(Items listed in a dataset)
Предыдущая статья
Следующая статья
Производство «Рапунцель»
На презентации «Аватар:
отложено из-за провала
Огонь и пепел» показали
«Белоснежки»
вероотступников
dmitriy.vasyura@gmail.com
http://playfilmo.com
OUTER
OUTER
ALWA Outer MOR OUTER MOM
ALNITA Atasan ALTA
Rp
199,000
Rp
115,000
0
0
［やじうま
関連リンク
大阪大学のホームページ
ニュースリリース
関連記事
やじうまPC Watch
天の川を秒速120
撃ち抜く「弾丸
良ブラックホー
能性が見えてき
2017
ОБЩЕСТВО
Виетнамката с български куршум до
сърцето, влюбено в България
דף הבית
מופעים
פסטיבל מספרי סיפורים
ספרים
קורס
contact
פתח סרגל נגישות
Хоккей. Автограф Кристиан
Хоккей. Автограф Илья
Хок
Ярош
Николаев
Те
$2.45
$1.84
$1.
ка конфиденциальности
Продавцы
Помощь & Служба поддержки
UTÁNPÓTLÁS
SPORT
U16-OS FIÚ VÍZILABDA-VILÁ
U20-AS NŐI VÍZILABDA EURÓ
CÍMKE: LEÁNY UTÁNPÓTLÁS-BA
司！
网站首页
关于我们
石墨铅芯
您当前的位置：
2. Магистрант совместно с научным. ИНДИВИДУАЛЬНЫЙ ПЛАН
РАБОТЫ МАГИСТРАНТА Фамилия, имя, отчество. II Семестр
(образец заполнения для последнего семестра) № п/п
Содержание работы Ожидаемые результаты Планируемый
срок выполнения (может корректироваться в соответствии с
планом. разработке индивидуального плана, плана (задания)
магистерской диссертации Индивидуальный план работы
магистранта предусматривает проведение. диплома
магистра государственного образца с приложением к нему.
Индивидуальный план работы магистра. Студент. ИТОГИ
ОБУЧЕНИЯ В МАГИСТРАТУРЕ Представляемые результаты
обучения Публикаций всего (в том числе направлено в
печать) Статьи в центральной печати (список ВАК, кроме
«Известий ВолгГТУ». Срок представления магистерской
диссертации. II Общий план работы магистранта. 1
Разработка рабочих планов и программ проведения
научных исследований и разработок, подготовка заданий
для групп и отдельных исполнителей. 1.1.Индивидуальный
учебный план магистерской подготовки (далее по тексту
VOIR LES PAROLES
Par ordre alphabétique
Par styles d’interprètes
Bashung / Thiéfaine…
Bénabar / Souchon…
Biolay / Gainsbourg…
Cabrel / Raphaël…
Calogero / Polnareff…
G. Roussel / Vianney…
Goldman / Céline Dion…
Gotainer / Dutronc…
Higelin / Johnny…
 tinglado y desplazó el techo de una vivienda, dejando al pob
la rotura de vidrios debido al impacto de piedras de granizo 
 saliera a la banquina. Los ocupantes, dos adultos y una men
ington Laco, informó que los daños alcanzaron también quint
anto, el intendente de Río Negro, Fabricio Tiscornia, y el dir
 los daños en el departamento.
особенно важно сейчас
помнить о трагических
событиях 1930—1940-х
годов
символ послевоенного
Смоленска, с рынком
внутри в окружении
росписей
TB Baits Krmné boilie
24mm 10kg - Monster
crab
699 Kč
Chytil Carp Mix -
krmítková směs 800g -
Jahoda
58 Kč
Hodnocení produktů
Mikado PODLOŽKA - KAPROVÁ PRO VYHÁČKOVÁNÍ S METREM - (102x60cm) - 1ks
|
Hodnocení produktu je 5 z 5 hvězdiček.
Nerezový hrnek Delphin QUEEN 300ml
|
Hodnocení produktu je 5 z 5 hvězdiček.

ACTIVITY
Reproduce the text of the entries above word for word, starting at the first line and ending with the line that contains "פתח סרגל נגישות".

PROBLEM SOLUTION
Предыдущая статья
Следующая статья
Производство «Рапунцель»
На презентации «Аватар:
отложено из-за провала
Огонь и пепел» показали
«Белоснежки»
вероотступников
dmitriy.vasyura@gmail.com
http://playfilmo.com
OUTER
OUTER
ALWA Outer MOR OUTER MOM
ALNITA Atasan ALTA
Rp
199,000
Rp
115,000
0
0
［やじうま
関連リンク
大阪大学のホームページ
ニュースリリース
関連記事
やじうまPC Watch
天の川を秒速120
撃ち抜く「弾丸
良ブラックホー
能性が見えてき
2017
ОБЩЕСТВО
Виетнамката с български куршум до
сърцето, влюбено в България
דף הבית
מופעים
פסטיבל מספרי סיפורים
ספרים
קורס
contact
פתח סרגל נגישות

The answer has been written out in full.